* Request A:
Echo the watch log from "12:15 am – 12: 30" to "side.  Alarm sounds.".
* Request B:
Answer these from the watch log:
(i) How many degrees does the writer imagine the boat pitching to each side in the 12:15 am – 12:30 am entry?
(ii) What does the writer go back below to add to the coffee?
(iii) At what speed does the boat cut through the water in the 12:45 am entry?
(Excerpt provided Opens)
12:15 am – 12: 30 am
Look around the horizon.  Check course on computer.  Pour coffee into cup. stomach feels awful, it’s not looking good.  Boat is definitely, in my imagination, pitching 20 degrees to each side.  Alarm sounds.

12:30 am – 12:45 am
Look around the horizon.  Back down below to add milk and sugar to coffee.   I imagine 30 degree rolling pitches to each side, a roller coaster fun house of nasea.  Realize my stomach is done.  Stomach is rising. Need to get outside immediately.  Get halfway out the companionway, remember that I’m about to drape myself 1/2 off the boat and I’d better clip in. stomach in throat.   Fumble with the tether trying to get clipped in.  It takes ages. Stomach in mouth.  Finally can step on deck knowing I’m tethered.  Stomach in mouth, mouth forcibly closed to prevent a god awful mess in the cockpit.  Fall into the jack lines, stomach exiting.  Sit down on the boat, stick my head between the jack lines into a nice comfortable position and continue to throw up into a dark sea.  I have to time my events with the rolling of the boat so as not to coat the sides of the hull.  I’m not very good at this.  Alarm sounds.

12:45 am
I give the alarm the bird, heave one more time and then drag myself up to look around.  Nothing like taking a break from throwing up to look around for boat traffic.  Fuck me.  I then go back to the rail to hang out and watch water flow by the boat.  It’s quite a sight.  Mysteriously dark, the swell rising and falling.  I listen to all the unique sounds that happen.  Waves hitting up against the hull.  The rush of water as we accelerate down the face of the wave.  The ripples it makes as our boat cuts through at 6 knots.  Light glistens off the surface particularly from the moon.  Parts are eerily smooth, like an oil slick.  Others are little whirlpools, particularly as it eddies off the back of our boat.   Sea sickness seems to have gone away and I actually feel much better.  Alarm sounds.
(Excerpt provided Closes)
(Records provided Opens)
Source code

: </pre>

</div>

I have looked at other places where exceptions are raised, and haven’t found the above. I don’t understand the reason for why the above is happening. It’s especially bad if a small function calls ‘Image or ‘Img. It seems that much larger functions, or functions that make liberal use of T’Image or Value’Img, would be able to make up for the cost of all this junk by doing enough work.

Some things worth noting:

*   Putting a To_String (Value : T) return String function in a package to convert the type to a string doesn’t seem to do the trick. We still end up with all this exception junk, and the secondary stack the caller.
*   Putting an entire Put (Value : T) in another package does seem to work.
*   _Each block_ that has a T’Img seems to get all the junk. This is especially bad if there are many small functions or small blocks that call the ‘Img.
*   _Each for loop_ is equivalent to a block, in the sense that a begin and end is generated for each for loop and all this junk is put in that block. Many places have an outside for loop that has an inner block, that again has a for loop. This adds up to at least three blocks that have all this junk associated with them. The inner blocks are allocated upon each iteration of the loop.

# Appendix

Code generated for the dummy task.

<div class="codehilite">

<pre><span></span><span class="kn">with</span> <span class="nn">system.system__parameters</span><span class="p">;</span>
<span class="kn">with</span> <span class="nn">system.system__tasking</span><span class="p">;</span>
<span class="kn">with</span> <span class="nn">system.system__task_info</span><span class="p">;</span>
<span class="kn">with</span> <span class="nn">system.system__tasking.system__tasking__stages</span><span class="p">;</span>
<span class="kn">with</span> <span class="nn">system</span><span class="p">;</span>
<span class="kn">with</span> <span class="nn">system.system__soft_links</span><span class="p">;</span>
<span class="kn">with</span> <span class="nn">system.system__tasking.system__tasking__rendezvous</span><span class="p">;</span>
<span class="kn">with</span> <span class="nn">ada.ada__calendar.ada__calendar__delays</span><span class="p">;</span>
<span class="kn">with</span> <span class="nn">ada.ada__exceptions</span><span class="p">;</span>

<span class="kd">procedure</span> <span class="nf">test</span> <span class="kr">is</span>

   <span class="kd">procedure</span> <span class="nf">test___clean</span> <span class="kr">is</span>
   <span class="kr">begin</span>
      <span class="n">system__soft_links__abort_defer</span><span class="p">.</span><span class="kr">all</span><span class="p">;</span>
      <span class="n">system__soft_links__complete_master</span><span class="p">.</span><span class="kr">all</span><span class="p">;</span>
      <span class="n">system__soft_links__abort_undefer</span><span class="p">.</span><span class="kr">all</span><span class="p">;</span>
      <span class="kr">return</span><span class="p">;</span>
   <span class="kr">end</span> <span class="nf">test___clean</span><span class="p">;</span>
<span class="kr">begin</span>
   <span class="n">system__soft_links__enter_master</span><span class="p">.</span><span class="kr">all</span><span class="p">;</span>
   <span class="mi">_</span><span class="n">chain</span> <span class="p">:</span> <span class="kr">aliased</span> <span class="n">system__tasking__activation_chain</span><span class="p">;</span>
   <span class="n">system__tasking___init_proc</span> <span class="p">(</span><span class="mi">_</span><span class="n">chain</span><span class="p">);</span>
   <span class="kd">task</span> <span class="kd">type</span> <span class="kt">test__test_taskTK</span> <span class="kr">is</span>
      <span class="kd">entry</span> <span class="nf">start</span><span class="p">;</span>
(Records provided Closes)
(Records provided Opens)
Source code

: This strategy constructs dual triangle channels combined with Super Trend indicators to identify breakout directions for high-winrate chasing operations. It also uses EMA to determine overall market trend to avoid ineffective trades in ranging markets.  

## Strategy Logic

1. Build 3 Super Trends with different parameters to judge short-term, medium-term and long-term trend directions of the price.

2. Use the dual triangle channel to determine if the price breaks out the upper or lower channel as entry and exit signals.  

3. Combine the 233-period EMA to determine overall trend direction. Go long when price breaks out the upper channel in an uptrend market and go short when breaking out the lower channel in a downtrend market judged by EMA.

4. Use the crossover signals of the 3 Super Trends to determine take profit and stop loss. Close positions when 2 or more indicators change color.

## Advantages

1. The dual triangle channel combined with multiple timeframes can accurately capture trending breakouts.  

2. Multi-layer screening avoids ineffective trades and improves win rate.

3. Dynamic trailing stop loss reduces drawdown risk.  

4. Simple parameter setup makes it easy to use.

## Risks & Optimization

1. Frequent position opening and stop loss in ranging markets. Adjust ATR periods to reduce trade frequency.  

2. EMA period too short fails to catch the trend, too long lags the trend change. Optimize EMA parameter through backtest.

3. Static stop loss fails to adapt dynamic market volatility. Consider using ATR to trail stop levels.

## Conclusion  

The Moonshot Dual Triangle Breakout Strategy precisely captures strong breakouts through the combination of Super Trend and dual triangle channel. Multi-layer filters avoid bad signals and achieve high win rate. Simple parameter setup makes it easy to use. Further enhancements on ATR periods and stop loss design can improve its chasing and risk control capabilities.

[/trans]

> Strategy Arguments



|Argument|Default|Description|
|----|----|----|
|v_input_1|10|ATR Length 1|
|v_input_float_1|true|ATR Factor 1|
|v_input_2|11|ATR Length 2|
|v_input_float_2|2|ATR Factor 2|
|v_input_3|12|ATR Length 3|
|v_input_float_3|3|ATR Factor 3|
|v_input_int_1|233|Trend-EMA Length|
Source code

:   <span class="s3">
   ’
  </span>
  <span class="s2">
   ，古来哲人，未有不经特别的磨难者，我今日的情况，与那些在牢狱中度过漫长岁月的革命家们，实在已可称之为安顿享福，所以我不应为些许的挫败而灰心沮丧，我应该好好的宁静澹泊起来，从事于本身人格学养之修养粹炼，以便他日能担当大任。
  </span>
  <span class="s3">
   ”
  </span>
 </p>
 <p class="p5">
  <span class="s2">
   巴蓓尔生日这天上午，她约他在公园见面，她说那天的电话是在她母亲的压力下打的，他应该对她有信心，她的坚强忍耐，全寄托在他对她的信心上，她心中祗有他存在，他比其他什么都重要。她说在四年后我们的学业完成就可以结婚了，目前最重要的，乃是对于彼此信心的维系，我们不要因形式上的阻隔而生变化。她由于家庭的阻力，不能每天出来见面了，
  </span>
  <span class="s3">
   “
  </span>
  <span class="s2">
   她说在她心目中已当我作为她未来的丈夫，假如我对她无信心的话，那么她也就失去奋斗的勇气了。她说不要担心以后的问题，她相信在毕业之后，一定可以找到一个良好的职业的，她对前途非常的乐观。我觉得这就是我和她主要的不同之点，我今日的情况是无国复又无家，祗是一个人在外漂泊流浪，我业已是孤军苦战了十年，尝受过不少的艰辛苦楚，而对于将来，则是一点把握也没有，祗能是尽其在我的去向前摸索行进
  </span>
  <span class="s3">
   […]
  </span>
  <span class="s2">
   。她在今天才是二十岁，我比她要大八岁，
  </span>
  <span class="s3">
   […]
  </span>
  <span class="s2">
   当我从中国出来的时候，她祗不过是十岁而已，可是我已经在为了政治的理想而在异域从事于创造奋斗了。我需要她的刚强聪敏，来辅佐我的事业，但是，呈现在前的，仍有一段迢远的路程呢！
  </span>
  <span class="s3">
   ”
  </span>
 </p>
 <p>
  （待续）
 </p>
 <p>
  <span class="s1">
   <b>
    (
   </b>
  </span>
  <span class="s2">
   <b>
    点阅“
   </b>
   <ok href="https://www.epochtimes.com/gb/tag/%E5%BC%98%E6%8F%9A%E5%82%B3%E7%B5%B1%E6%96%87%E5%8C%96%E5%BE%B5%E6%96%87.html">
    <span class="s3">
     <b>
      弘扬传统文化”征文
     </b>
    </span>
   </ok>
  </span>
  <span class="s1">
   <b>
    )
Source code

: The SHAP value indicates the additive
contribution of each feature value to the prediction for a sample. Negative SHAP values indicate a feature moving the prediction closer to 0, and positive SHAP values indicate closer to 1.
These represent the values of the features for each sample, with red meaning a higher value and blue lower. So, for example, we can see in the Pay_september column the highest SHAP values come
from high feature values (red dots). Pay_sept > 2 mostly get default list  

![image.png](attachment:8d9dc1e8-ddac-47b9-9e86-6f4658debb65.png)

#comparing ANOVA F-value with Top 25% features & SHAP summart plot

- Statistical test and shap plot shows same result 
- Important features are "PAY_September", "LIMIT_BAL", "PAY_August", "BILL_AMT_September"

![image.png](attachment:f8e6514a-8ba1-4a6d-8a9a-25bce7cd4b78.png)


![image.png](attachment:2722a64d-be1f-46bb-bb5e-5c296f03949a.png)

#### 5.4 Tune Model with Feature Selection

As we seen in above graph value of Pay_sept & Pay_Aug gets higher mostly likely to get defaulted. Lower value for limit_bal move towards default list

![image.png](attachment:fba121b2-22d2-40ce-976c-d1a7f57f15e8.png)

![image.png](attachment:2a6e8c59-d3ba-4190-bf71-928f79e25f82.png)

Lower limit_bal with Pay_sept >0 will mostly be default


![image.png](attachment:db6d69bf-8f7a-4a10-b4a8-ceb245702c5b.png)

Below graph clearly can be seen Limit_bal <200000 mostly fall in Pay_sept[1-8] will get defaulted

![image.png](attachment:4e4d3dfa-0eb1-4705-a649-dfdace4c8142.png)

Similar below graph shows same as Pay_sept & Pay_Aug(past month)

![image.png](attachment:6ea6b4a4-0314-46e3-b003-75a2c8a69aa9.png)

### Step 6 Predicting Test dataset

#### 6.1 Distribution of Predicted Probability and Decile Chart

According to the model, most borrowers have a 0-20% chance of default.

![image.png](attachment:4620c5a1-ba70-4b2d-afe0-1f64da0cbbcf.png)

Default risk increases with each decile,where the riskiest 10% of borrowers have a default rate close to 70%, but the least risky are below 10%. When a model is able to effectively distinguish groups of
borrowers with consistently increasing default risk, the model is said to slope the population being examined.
(Records provided Closes)
* Exercise output A:
12:15 am – 12: 30 am
Look around the horizon.  Check course on computer.  Pour coffee into cup. stomach feels awful, it’s not looking good.  Boat is definitely, in my imagination, pitching 20 degrees to each side.  Alarm sounds.

* Exercise output B:
(i) 20 degrees
(ii) Milk and sugar
(iii) 6 knots